The financial covenants (as defined under the New Credit Facility) require that the Company maintain, as of each fiscal quarter end, a maximum total leverage ratio and a minimum interest coverage ratio. As of June 30, 2012, the Company was in compliance with all covenants of the New Credit Facility. Borrowings under the New Credit Facility, at the Company's option, bear interest at a defined base rate or the LIBOR rate plus, in each case, an applicable margin based upon the Company's leverage ratio as defined in the Credit Agreement. Rates would increase upon negative changes in specified Company financial metrics and would decrease upon reduction in the current total leverage ratio to no less than LIBOR plus 1.00% or base rate plus 0%. The Company is also required to pay an annual commitment fee on the unused revolver credit commitment based on the Company's leverage ratio; the fee was 0.20% as of June 30, 2012.

In connection with the New Credit Facility, the Company incurred approximately $0.9 million in new debt issuance costs, which are being amortized over the five-year term of the New Credit Facility. In addition, at the time of the refinancing the Company expensed approximately $0.2 million related to the transactions.
The Company repaid $3.75 million of term loans outstanding on its New Credit Facility in the third quarter of fiscal 2012. During each of the first two quarters of fiscal 2012, the Company repaid $3.75 million of term loans outstanding on its Prior Credit Facility. As of June 30, 2012, the Company had term loan borrowings of $86.3 million outstanding and no revolving borrowings under the New Credit Facility.
During each of the first three quarters of fiscal 2011, the Company repaid $3.75 million each quarter of term loans outstanding under its Prior Credit Facility. As of July 2, 2011, the Company had term loan borrowings of $101.3 million outstanding and no revolving borrowings under the Prior Credit Facility.
During the third quarter of fiscal 2011, the Company entered into a Note Purchase Agreement with certain institutional investors and issued $175 million in principal of 5.20% Senior Notes, due on June 15, 2018 (the “Notes”). The Company had $175 million principal of Notes outstanding as of both June 30, 2012 and July 2, 2011.

Exercise set:
1/ According to the credit facility passage, what was the annual commitment fee on the unused revolver credit commitment as of June 30, 2012?
2/ In the credit facility passage, rewrite the part that opens with the words "During the third" and closes with "and July 2, 2011.", swapping "institutional investors" for "private lenders".

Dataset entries
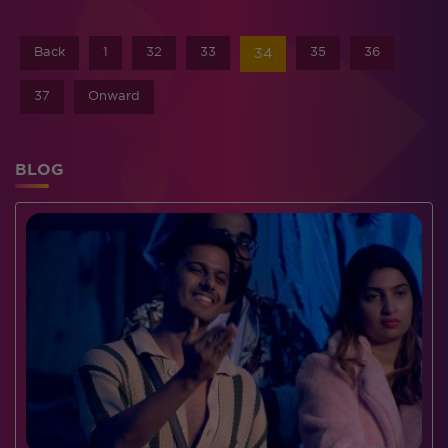
Back
1
32
33
35
36
34
37
Onward
BLOG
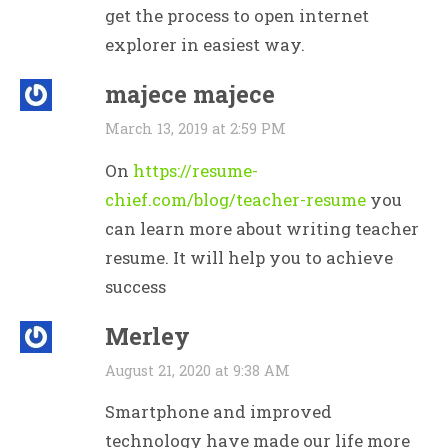
get the process to open internet
explorer in easiest way.
majece majece
March 13, 2019 at 2:59 PM
On
https://resume-
chief.com/blog/teacher-resume
you
can learn more about writing teacher
resume. It will help you to achieve
success
Merley
August 21, 2020 at 9:38 AM
Smartphone and improved
technology have made our life more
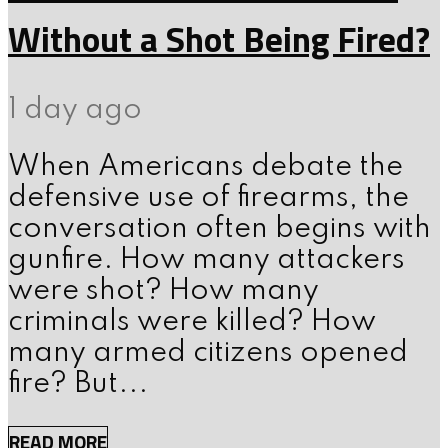
Without a Shot Being Fired?
1 day ago
When Americans debate the
defensive use of firearms, the
conversation often begins with
gunfire. How many attackers
were shot? How many
criminals were killed? How
many armed citizens opened
fire? But...
READ MORE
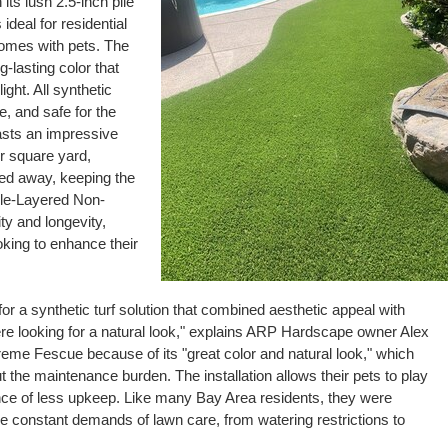
its lush 2.5-inch pile
s ideal for residential
homes with pets. The
-lasting color that
ight. All synthetic
, and safe for the
sts an impressive
r square yard,
hed away, keeping the
iple-Layered Non-
ty and longevity,
king to enhance their
or a synthetic turf solution that combined aesthetic appeal with
s were looking for a natural look," explains ARP Hardscape owner Alex
 Fescue because of its "great color and natural look," which
t the maintenance burden. The installation allows their pets to play
ce of less upkeep. Like many Bay Area residents, they were
e the constant demands of lawn care, from watering restrictions to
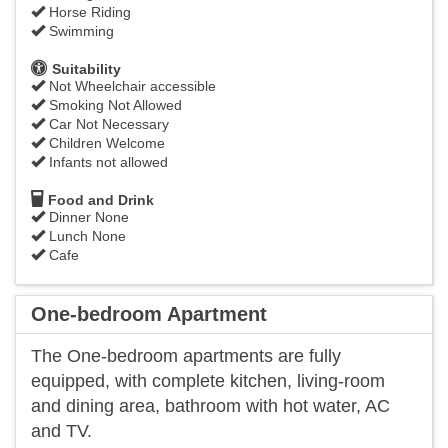
Horse Riding
Swimming
Suitability
Not Wheelchair accessible
Smoking Not Allowed
Car Not Necessary
Children Welcome
Infants not allowed
Food and Drink
Dinner None
Lunch None
Cafe
One-bedroom Apartment
The One-bedroom apartments are fully
equipped, with complete kitchen, living-room
and dining area, bathroom with hot water, AC
and TV.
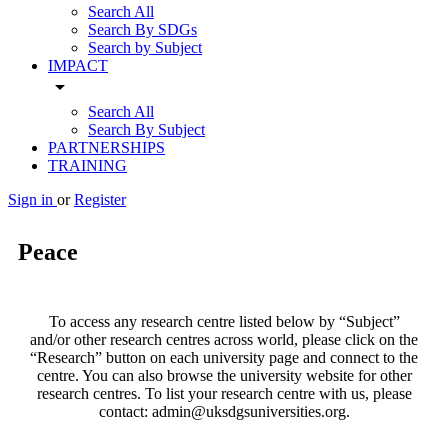
Search All
Search By SDGs
Search by Subject
IMPACT
arrow_drop_down
Search All
Search By Subject
PARTNERSHIPS
TRAINING
Sign in
or
Register
Peace
To access any research centre listed below by “Subject”
and/or other research centres across world, please click on the
“Research” button on each university page and connect to the
centre. You can also browse the university website for other
research centres. To list your research centre with us, please
contact: admin@uksdgsuniversities.org.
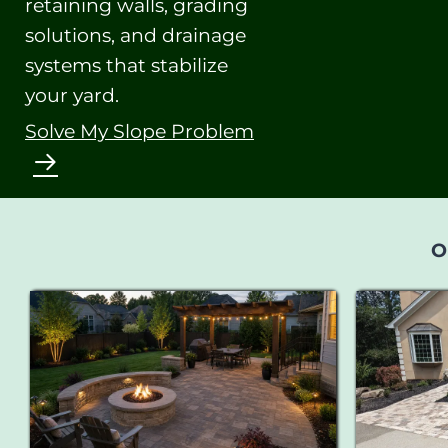
retaining walls, grading
solutions, and drainage
systems that stabilize
your yard.
Solve My Slope Problem
O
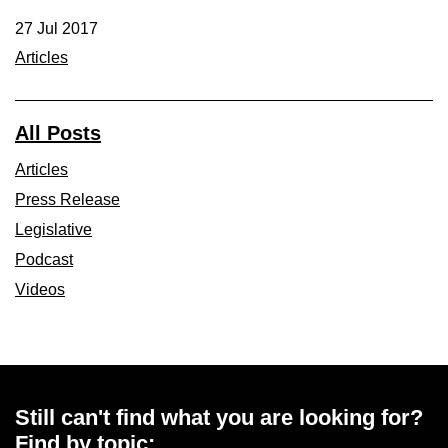
27 Jul 2017
Articles
All Posts
Articles
Press Release
Legislative
Podcast
Videos
Still can't find what you are looking for?
Find by topic:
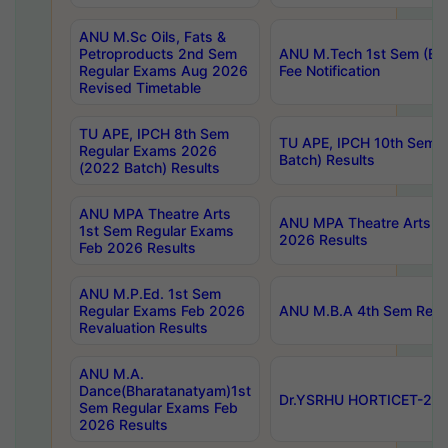
ANU M.Sc Oils, Fats &
Petroproducts 2nd Sem
ANU M.Tech 1st Sem (Ev
Regular Exams Aug 2026
Fee Notification
Revised Timetable
TU APE, IPCH 8th Sem
TU APE, IPCH 10th Sem 
Regular Exams 2026
Batch) Results
(2022 Batch) Results
ANU MPA Theatre Arts
ANU MPA Theatre Arts 4t
1st Sem Regular Exams
2026 Results
Feb 2026 Results
ANU M.P.Ed. 1st Sem
Regular Exams Feb 2026
ANU M.B.A 4th Sem Regul
Revaluation Results
ANU M.A.
Dance(Bharatanatyam)1st
Dr.YSRHU HORTICET-2026
Sem Regular Exams Feb
2026 Results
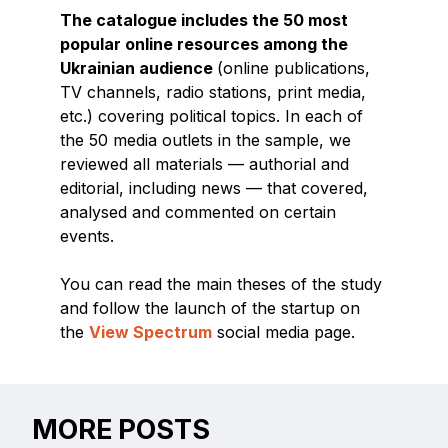
The catalogue includes the 50 most
popular online resources among the
Ukrainian audience
(online publications,
TV channels, radio stations, print media,
etc.) covering political topics. In each of
the 50 media outlets in the sample, we
reviewed all materials — authorial and
editorial, including news — that covered,
analysed and commented on certain
events.
You can read the main theses of the study
and follow the launch of the startup on
the
View Spectrum
social media page.
MORE POSTS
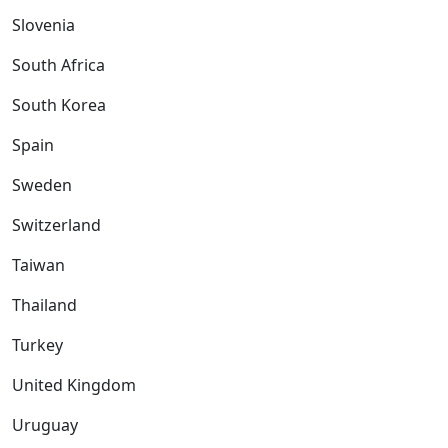
Slovenia
South Africa
South Korea
Spain
Sweden
Switzerland
Taiwan
Thailand
Turkey
United Kingdom
Uruguay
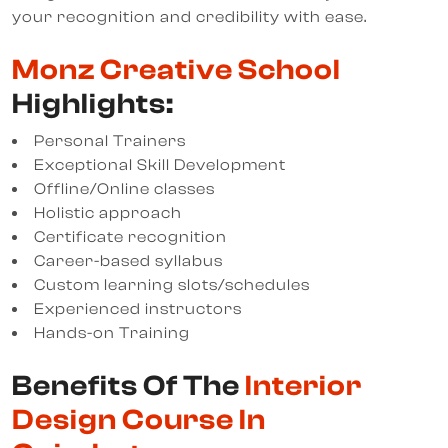
your recognition and credibility with ease.
Monz Creative School
Highlights:
Personal Trainers
Exceptional Skill Development
Offline/Online classes
Holistic approach
Certificate recognition
Career-based syllabus
Custom learning slots/schedules
Experienced instructors
Hands-on Training
Benefits Of The
Interior
Design Course In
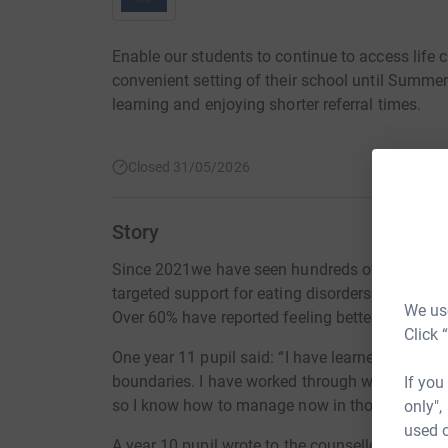
Enable our students to continue to access life 
convenient setting of their school until Summer
learning and enjoying shorter referral times.
Closed 31/05/2026
Story
Since 2021we have seen hundreds of students a
targeted support for eating disorders and peer r
We use
Over 60% have reported feeling better thanks to
Click 
One year 11 pupil said: “I have learned key com
boundaries. I have worked through what made m
If you
so I know how to manage now in those situati
only",
used o
A year 10 pupil wrote to the counsellor to say:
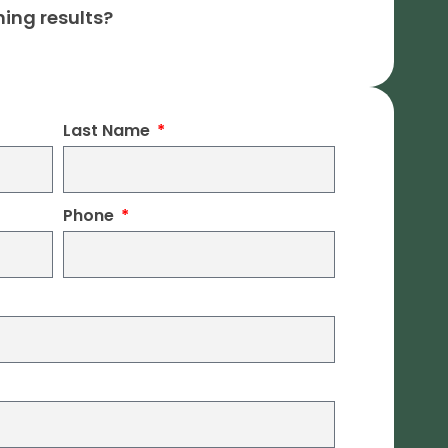
ning results?
Last Name
Phone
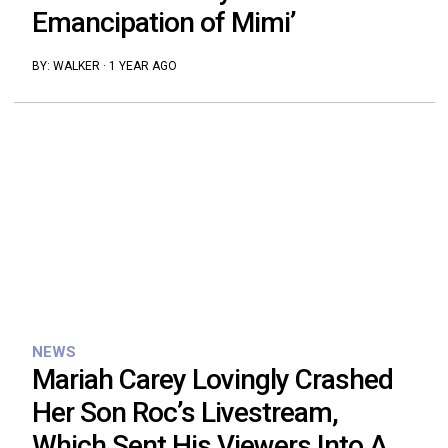
Emancipation of Mimi’
BY:
WALKER
·
1 YEAR AGO
NEWS
Mariah Carey Lovingly Crashed
Her Son Roc’s Livestream,
Which Sent His Viewers Into A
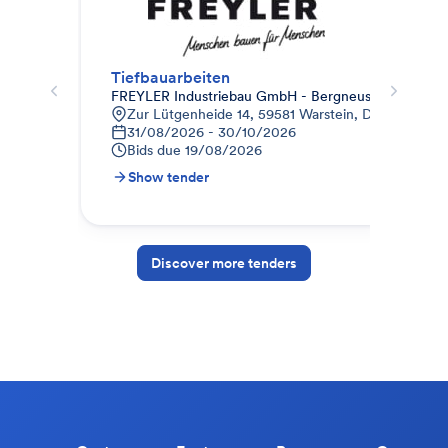
Tiefbauarbeiten
FREYLER Industriebau GmbH - Bergneustadt
Bau
Zur Lütgenheide 14, 59581 Warstein, Deutschland
W
31/08/2026 - 30/10/2026
1
Bids due
19/08/2026
B
Show tender
S
Discover more tenders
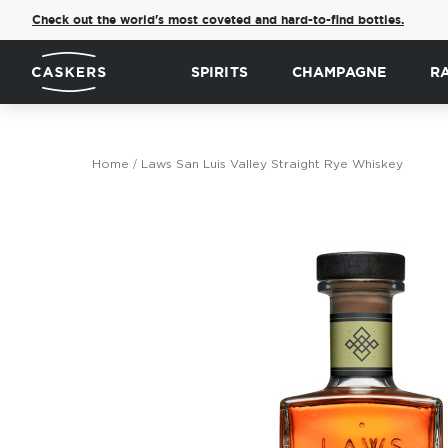
Check out the world's most coveted and hard-to-find bottles.
SPIRITS
CHAMPAGNE
R
Home
Laws San Luis Valley Straight Rye Whiskey
Skip
to
the
end
of
the
images
gallery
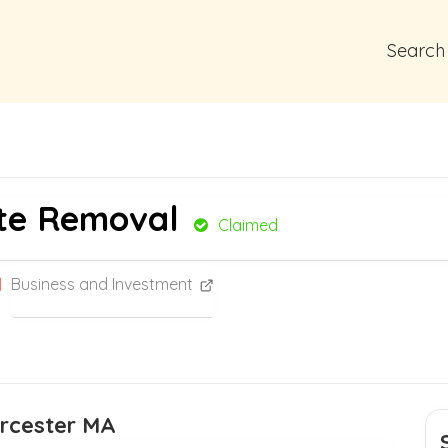
Search
te Removal
Claimed
Business and Investment
orcester MA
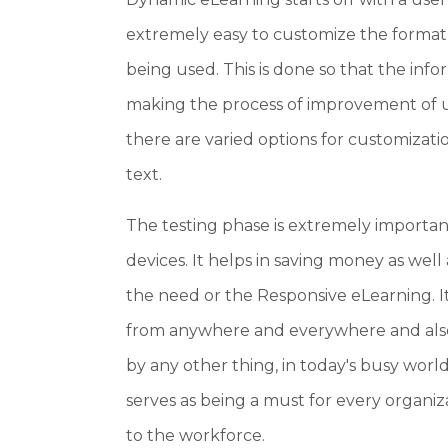
extremely easy to customize the format
being used. This is done so that the info
making the process of improvement of u
there are varied options for customizat
text.
The testing phase is extremely importan
devices. It helps in saving money as well
the need or the Responsive eLearning. It
from anywhere and everywhere and also
by any other thing, in today's busy worl
serves as being a must for every organiz
to the workforce.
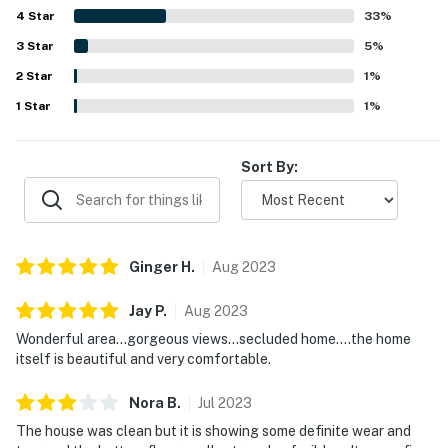
4
Star
convenient for exploring nearby beaches, parks, shops,
33
%
and coastal towns. Ocean views from the large windows
3
Star
5
%
and expansive deck were a standout, with many guests
2
Star
especially enjoying the sunsets and the sense of
1
%
openness. Guests also repeatedly appreciated the
1
Star
1
%
exceptionally well equipped kitchen, generous indoor and
outdoor space, game room with pool table, pet-friendly
features, kid-friendly extras, and reliable internet.
Sort By:
Ginger
H
.
Aug
2023
Jay
P
.
Aug
2023
Wonderful area...gorgeous views...secluded home....the home
itself is beautiful and very comfortable.
Nora
B
.
Jul
2023
The house was clean but it is showing some definite wear and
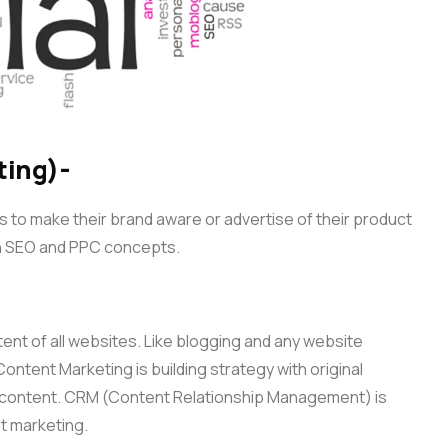
ting)-
to make their brand aware or advertise of their product
h SEO and PPC concepts.
tent of all websites. Like blogging and any website
ontent Marketing is building strategy with original
f content. CRM (Content Relationship Management) is
t marketing.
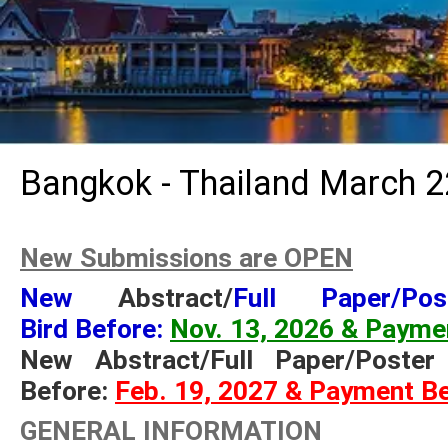
Bangkok - Thailand March 2
New Submissions are OPEN
New
Abstract/
Full Paper/Po
Bird Before:
Nov. 13, 2026 & Payme
New Abstract/Full Paper/Poste
Before:
Feb. 19, 2027 & Payment B
GENERAL INFORMATION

Outputs for the tasks:
1/ The fee was 0.20%.

2/
During the third quarter of fiscal 2011, the Company entered into a Note Purchase Agreement with certain private lenders and issued $175 million in principal of 5.20% Senior Notes, due on June 15, 2018 (the “Notes”). The Company had $175 million principal of Notes outstanding as of both June 30, 2012 and July 2, 2011.